Exercise directions> The records below hold a stretch from the line with "M115 321 124 327 119 336 110 330Z" through the line with "M2 1119 44 1133"; return exactly those lines, ends included, and nothing more.

--

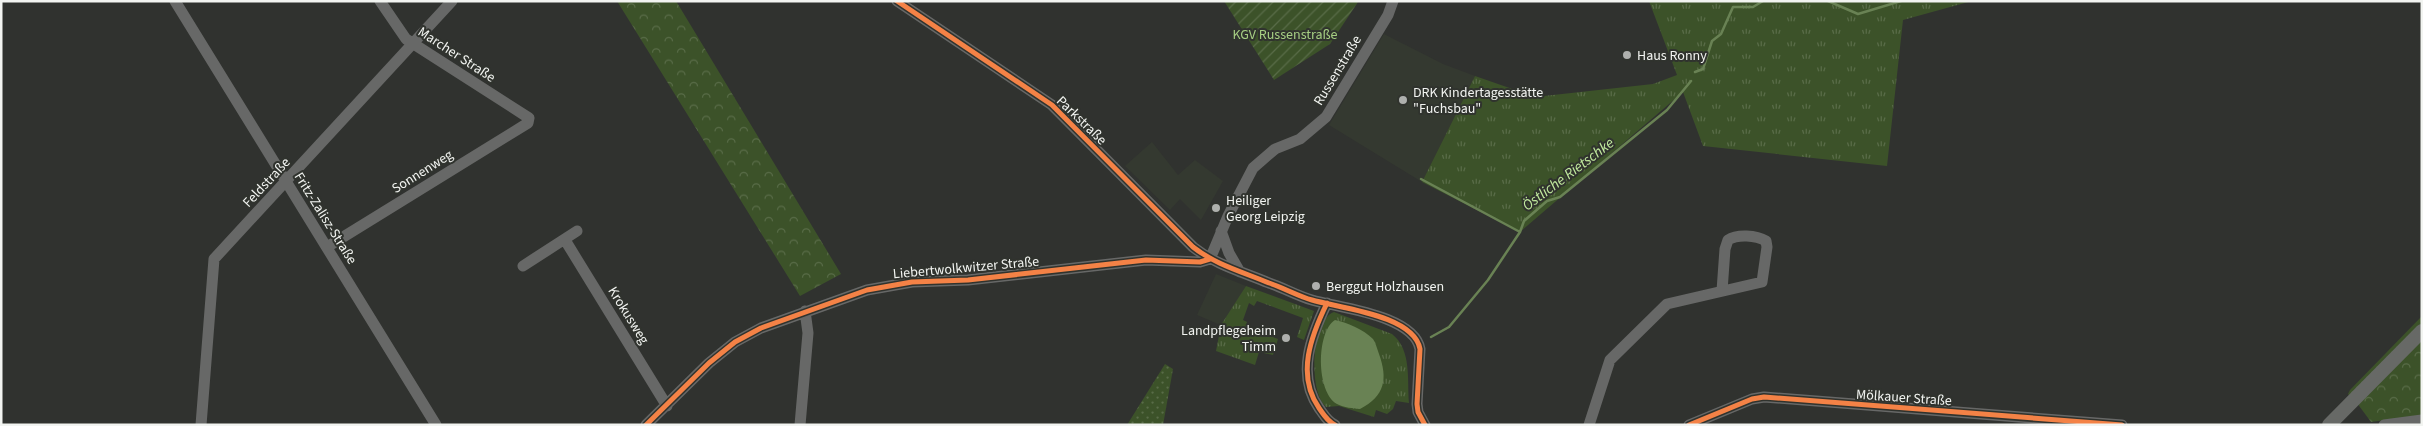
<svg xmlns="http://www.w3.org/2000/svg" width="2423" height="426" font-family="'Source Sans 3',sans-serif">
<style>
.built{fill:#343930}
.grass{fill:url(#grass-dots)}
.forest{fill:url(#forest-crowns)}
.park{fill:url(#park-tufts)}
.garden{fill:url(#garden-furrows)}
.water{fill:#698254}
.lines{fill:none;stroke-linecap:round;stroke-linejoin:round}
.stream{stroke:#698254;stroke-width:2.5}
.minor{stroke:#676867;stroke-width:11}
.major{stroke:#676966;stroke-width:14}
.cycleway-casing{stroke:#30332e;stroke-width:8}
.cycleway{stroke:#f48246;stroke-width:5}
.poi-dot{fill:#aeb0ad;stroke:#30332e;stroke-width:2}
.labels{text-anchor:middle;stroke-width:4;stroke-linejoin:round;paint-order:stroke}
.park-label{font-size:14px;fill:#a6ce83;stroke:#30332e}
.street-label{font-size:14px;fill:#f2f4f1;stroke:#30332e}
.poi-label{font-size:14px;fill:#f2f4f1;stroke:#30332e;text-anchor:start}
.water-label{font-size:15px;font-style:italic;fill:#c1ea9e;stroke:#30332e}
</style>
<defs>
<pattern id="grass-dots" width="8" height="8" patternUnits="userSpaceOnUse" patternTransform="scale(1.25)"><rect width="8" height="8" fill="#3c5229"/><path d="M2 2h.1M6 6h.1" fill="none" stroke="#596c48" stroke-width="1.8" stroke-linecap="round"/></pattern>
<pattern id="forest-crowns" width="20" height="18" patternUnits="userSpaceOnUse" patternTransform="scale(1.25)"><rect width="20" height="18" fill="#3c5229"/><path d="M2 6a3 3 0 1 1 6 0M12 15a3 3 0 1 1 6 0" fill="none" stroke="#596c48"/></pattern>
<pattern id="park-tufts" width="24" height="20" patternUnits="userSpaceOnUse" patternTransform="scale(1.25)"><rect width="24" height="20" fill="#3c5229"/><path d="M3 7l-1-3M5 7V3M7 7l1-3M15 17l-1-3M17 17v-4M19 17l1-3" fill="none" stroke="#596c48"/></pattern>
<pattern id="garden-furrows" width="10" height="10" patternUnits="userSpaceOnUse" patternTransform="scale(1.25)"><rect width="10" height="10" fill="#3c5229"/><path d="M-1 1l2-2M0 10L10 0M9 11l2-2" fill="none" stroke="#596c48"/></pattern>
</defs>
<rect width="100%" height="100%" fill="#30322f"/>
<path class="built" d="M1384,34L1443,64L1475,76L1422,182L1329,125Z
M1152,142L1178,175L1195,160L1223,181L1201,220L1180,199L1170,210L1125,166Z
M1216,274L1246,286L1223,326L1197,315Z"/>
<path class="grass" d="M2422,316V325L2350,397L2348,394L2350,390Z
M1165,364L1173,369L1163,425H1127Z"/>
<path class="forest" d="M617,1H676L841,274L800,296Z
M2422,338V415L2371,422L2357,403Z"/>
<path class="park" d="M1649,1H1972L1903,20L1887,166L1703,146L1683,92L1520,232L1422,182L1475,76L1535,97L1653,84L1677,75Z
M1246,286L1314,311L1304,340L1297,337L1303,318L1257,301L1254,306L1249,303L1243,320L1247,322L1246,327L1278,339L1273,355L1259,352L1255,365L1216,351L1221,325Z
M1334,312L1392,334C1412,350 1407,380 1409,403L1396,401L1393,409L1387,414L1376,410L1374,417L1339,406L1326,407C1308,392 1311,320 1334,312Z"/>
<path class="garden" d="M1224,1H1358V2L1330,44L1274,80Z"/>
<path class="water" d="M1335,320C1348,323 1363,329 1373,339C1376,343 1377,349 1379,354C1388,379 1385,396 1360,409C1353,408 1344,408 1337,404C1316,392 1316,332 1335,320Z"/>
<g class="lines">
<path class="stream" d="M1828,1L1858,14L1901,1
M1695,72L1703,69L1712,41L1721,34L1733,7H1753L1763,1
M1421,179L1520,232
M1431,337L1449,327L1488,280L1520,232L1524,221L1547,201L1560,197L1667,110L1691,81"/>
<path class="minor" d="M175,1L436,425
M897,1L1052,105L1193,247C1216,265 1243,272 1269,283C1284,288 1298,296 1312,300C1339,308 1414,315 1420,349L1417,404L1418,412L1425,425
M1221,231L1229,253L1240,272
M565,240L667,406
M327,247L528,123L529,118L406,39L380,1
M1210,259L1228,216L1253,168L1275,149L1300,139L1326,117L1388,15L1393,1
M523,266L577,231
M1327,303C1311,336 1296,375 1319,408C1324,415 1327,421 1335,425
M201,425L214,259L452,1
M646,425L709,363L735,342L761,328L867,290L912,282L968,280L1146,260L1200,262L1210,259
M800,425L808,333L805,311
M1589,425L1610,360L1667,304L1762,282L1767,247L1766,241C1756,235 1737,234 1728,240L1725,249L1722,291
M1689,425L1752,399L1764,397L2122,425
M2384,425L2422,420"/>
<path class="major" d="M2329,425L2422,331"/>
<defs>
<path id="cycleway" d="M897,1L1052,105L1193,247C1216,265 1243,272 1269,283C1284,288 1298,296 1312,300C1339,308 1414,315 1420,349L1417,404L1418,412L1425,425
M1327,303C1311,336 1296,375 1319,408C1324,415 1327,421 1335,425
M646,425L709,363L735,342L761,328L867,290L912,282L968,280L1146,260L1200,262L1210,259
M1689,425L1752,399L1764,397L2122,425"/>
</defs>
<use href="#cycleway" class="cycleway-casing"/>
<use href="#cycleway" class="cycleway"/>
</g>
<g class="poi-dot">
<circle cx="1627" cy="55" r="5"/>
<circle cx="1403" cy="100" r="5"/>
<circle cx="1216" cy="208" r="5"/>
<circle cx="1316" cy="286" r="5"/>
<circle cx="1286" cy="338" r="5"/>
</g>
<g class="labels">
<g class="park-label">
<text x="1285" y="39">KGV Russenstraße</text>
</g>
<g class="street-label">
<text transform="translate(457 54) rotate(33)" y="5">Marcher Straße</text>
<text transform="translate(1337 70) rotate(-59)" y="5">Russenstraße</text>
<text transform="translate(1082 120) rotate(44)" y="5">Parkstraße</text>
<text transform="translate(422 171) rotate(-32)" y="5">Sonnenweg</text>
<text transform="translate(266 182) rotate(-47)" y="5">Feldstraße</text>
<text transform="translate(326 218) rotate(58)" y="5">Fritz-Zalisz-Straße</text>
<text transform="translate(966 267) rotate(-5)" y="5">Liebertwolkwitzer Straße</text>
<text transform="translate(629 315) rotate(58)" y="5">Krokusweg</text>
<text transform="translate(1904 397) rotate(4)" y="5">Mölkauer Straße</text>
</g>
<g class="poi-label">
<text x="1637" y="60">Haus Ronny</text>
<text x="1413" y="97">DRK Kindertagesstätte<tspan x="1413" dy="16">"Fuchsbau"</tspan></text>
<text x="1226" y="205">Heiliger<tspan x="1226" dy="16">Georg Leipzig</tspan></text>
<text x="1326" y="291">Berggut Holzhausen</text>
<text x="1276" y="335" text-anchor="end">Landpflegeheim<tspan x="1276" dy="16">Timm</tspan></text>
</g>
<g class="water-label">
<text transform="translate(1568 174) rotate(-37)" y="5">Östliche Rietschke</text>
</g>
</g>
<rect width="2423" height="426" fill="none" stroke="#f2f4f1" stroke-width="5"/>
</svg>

--

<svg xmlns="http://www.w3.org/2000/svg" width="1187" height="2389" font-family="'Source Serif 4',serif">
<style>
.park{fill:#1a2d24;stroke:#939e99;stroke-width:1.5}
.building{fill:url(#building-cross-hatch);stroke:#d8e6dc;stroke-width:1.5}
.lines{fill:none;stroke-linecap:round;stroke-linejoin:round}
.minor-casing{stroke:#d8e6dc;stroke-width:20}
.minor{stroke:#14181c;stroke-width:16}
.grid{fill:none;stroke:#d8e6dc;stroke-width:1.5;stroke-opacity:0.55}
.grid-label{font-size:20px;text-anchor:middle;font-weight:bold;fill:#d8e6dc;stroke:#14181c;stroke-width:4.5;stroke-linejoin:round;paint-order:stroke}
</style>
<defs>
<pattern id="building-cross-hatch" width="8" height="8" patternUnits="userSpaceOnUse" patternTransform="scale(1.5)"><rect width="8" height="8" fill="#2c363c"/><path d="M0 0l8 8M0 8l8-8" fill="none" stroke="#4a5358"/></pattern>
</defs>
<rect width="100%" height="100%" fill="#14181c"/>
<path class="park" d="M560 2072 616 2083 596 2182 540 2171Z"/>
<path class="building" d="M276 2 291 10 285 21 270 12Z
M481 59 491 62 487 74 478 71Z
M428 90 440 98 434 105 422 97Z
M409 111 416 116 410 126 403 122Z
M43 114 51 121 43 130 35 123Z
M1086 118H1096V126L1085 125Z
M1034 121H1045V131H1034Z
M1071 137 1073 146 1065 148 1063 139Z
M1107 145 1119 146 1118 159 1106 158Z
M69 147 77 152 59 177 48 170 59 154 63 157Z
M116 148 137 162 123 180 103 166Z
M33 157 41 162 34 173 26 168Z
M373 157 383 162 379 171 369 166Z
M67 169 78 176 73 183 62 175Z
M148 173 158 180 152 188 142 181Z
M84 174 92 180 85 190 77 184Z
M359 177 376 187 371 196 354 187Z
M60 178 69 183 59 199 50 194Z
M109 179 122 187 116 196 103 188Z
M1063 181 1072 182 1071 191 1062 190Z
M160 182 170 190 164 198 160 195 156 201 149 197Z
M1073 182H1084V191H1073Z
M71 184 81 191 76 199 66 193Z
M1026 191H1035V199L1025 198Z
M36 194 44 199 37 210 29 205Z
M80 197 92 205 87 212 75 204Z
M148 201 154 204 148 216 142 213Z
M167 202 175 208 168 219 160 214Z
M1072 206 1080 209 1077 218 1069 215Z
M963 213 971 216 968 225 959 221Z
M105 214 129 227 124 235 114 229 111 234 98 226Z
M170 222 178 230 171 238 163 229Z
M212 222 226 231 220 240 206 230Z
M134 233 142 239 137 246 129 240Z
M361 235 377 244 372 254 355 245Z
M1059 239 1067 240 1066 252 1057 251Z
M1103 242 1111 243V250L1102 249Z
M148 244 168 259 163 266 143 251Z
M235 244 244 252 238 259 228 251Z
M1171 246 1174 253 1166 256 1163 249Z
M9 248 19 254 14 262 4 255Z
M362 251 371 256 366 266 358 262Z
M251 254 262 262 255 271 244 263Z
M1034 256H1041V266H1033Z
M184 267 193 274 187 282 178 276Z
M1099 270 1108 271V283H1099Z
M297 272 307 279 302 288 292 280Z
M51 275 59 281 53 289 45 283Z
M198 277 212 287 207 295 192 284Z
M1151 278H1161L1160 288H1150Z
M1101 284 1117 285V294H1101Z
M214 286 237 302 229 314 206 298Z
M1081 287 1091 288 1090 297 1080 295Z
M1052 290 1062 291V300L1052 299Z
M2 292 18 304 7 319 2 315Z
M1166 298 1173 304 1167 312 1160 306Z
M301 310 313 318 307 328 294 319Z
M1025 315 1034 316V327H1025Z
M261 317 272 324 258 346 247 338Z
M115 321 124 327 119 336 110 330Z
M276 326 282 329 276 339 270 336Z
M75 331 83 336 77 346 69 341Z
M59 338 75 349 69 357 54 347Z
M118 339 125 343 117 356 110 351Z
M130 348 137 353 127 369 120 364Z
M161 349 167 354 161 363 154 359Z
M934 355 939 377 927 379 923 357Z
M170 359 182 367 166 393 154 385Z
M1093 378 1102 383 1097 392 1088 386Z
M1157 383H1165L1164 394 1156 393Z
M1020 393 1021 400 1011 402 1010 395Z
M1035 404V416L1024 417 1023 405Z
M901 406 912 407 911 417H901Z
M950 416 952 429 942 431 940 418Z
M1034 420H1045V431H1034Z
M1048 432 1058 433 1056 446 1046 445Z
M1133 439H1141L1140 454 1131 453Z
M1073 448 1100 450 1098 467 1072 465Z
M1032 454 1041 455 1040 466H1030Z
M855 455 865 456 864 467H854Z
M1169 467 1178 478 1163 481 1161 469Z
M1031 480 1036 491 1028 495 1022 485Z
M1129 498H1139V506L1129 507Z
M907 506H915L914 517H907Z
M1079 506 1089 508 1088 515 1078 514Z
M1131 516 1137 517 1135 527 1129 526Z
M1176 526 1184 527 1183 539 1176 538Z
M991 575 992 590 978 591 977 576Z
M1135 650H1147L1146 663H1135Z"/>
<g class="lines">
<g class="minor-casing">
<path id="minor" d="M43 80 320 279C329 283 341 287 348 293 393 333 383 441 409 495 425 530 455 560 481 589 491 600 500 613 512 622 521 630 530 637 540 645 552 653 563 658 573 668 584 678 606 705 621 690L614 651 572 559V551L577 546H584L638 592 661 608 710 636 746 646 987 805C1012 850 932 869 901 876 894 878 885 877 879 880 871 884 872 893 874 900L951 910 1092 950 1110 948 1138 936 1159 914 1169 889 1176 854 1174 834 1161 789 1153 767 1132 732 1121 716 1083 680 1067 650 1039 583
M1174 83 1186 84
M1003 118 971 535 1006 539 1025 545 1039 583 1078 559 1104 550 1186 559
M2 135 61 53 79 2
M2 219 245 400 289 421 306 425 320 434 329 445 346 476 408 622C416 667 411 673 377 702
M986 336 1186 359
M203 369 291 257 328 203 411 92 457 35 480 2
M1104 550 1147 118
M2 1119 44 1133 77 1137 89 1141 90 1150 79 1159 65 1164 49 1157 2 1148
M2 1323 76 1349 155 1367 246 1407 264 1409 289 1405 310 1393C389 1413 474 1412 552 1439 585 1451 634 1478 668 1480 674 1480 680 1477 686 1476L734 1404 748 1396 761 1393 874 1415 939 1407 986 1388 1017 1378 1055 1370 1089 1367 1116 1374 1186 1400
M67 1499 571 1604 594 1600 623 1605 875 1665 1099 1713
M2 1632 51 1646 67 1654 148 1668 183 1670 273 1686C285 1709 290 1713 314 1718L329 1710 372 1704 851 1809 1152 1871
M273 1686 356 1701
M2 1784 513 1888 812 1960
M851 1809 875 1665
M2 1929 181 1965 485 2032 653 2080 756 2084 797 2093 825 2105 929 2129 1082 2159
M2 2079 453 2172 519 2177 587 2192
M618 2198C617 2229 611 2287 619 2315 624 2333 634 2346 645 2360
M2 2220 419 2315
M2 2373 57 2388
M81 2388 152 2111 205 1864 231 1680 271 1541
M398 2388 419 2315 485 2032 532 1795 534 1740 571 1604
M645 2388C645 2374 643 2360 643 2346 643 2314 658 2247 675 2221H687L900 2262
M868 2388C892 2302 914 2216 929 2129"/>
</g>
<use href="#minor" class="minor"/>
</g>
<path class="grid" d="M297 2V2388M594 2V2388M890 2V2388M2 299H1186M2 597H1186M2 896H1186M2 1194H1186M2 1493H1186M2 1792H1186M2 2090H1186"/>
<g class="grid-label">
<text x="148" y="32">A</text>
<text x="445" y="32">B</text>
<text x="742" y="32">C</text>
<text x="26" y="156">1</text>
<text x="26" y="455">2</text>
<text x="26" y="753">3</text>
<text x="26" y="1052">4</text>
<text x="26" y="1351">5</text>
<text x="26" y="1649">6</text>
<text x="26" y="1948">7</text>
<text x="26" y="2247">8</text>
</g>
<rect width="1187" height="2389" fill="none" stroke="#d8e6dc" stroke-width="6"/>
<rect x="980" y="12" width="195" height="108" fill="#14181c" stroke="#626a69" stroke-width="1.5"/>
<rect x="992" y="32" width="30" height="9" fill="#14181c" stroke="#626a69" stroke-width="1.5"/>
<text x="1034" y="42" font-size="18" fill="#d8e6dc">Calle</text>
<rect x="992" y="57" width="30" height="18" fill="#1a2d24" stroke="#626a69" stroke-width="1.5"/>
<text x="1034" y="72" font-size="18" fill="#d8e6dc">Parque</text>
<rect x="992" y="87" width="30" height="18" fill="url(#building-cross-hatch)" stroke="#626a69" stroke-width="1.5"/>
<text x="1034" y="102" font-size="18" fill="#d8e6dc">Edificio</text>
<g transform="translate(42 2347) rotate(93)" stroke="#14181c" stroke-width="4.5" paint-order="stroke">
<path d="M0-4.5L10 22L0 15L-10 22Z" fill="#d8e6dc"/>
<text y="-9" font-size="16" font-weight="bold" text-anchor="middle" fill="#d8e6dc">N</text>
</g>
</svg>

--

Solution for this exercise>
M115 321 124 327 119 336 110 330Z
M276 326 282 329 276 339 270 336Z
M75 331 83 336 77 346 69 341Z
M59 338 75 349 69 357 54 347Z
M118 339 125 343 117 356 110 351Z
M130 348 137 353 127 369 120 364Z
M161 349 167 354 161 363 154 359Z
M934 355 939 377 927 379 923 357Z
M170 359 182 367 166 393 154 385Z
M1093 378 1102 383 1097 392 1088 386Z
M1157 383H1165L1164 394 1156 393Z
M1020 393 1021 400 1011 402 1010 395Z
M1035 404V416L1024 417 1023 405Z
M901 406 912 407 911 417H901Z
M950 416 952 429 942 431 940 418Z
M1034 420H1045V431H1034Z
M1048 432 1058 433 1056 446 1046 445Z
M1133 439H1141L1140 454 1131 453Z
M1073 448 1100 450 1098 467 1072 465Z
M1032 454 1041 455 1040 466H1030Z
M855 455 865 456 864 467H854Z
M1169 467 1178 478 1163 481 1161 469Z
M1031 480 1036 491 1028 495 1022 485Z
M1129 498H1139V506L1129 507Z
M907 506H915L914 517H907Z
M1079 506 1089 508 1088 515 1078 514Z
M1131 516 1137 517 1135 527 1129 526Z
M1176 526 1184 527 1183 539 1176 538Z
M991 575 992 590 978 591 977 576Z
M1135 650H1147L1146 663H1135Z"/>
<g class="lines">
<g class="minor-casing">
<path id="minor" d="M43 80 320 279C329 283 341 287 348 293 393 333 383 441 409 495 425 530 455 560 481 589 491 600 500 613 512 622 521 630 530 637 540 645 552 653 563 658 573 668 584 678 606 705 621 690L614 651 572 559V551L577 546H584L638 592 661 608 710 636 746 646 987 805C1012 850 932 869 901 876 894 878 885 877 879 880 871 884 872 893 874 900L951 910 1092 950 1110 948 1138 936 1159 914 1169 889 1176 854 1174 834 1161 789 1153 767 1132 732 1121 716 1083 680 1067 650 1039 583
M1174 83 1186 84
M1003 118 971 535 1006 539 1025 545 1039 583 1078 559 1104 550 1186 559
M2 135 61 53 79 2
M2 219 245 400 289 421 306 425 320 434 329 445 346 476 408 622C416 667 411 673 377 702
M986 336 1186 359
M203 369 291 257 328 203 411 92 457 35 480 2
M1104 550 1147 118
M2 1119 44 1133 77 1137 89 1141 90 1150 79 1159 65 1164 49 1157 2 1148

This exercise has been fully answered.